Of course, some people who have weakened immune systems due to illness, surgery or malnutrition may benefit from immunonutrition. The immune system can be weakened by cancer or its treatment. This is an emerging field that holds exciting promise, as it explores how increasing specific nutrients might be used to fine-tune immune function in certain situations. But there is still much to learn and optimal approaches are not yet known.
The European Society of Clinical Nutrition and Metabolism guidelines on nutrition in cancer patients emphasize that their nutritional needs should be met through a balanced diet, adjusted as needed to meet each individual’s condition and needs. For some, that could involve supplements to increase particular nutrients. But in general, the guidelines say that use of single high-dose micronutrients should be avoided.
What’s the bottom line?
There is no clear evidence that you can “boost” your immune system with a nutrient supplement or any particular food.

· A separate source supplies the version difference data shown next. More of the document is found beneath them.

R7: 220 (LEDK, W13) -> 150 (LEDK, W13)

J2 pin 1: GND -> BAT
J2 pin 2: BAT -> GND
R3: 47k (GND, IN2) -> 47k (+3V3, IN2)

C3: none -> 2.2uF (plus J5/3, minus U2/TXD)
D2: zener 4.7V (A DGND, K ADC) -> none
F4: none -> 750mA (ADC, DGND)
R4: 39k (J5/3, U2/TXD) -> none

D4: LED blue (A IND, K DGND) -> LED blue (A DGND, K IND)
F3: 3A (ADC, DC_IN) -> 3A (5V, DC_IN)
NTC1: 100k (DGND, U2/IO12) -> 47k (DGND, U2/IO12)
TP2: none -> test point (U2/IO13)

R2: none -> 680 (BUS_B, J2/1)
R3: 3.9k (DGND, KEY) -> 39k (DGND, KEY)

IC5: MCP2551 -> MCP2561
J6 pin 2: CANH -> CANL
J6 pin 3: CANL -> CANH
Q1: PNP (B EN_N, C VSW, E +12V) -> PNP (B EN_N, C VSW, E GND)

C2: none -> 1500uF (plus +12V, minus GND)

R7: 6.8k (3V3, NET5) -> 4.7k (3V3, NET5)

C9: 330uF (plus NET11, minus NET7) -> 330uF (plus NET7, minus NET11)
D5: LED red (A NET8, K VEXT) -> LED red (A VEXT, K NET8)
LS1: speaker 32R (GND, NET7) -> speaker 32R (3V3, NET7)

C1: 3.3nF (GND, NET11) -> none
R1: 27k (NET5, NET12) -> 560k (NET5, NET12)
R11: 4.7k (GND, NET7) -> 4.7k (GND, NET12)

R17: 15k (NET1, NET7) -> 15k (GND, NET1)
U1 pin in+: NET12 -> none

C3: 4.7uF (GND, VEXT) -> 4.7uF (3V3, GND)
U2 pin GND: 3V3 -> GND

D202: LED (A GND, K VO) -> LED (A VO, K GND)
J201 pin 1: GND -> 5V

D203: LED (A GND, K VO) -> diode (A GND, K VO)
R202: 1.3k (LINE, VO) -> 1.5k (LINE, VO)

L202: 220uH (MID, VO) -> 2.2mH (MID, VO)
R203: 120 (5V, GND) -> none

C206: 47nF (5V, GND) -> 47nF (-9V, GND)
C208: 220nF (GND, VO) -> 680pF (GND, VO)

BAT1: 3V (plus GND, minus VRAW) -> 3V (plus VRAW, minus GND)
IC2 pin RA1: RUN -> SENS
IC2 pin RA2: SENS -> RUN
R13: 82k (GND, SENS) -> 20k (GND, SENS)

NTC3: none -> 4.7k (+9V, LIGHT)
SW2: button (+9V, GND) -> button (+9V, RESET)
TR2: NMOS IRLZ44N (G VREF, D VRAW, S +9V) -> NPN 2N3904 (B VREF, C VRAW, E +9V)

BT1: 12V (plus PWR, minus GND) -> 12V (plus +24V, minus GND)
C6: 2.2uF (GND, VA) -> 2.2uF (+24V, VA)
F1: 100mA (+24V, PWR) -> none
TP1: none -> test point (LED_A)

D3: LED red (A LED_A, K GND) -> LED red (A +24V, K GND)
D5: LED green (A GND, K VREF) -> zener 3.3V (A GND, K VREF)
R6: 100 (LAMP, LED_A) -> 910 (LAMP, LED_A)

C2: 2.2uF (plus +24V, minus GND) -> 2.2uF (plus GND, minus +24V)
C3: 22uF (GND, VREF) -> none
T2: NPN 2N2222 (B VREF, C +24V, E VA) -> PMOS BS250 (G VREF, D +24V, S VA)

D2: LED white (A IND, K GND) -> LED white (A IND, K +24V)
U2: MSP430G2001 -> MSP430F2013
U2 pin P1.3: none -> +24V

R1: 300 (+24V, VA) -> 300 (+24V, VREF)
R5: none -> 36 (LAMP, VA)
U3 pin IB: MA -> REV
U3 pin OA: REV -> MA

Your eating and lifestyle choices do make a difference for a healthy immune system, however. Get some form of physical activity every day. Go to bed at a time that will allow you to get the sleep that is so important for sustaining a strong immune system. Maintain a healthy weight. Use walks, yoga, meditation or other tools to cope with anxiety and fear, so that stress hormones are kept at healthy levels.
For protection against COVID-19, following hand washing recommendations and social distancing recommendations is key. Reduce, instead of adding to, the work your immune system has to do to protect you.
As for nutrition, the eating habits encouraged in the AICR Cancer Prevention Recommendations are consistent with the current best advice to help support your immune system. Center your eating around nutrient-rich plant foods. Limit sugar-sweetened drinks, red and processed meats, “fast foods” and ultra-processed choices and alcohol. Making these recommendations a blueprint for your diet is a great way to help your immune system protect your body against infections, including COVID-19, as well as continue the long-term path to reducing your risk of cancer.
This announcement was originally released on April 15, 2020, by the American Institute for Cancer Research. It is republished with permission.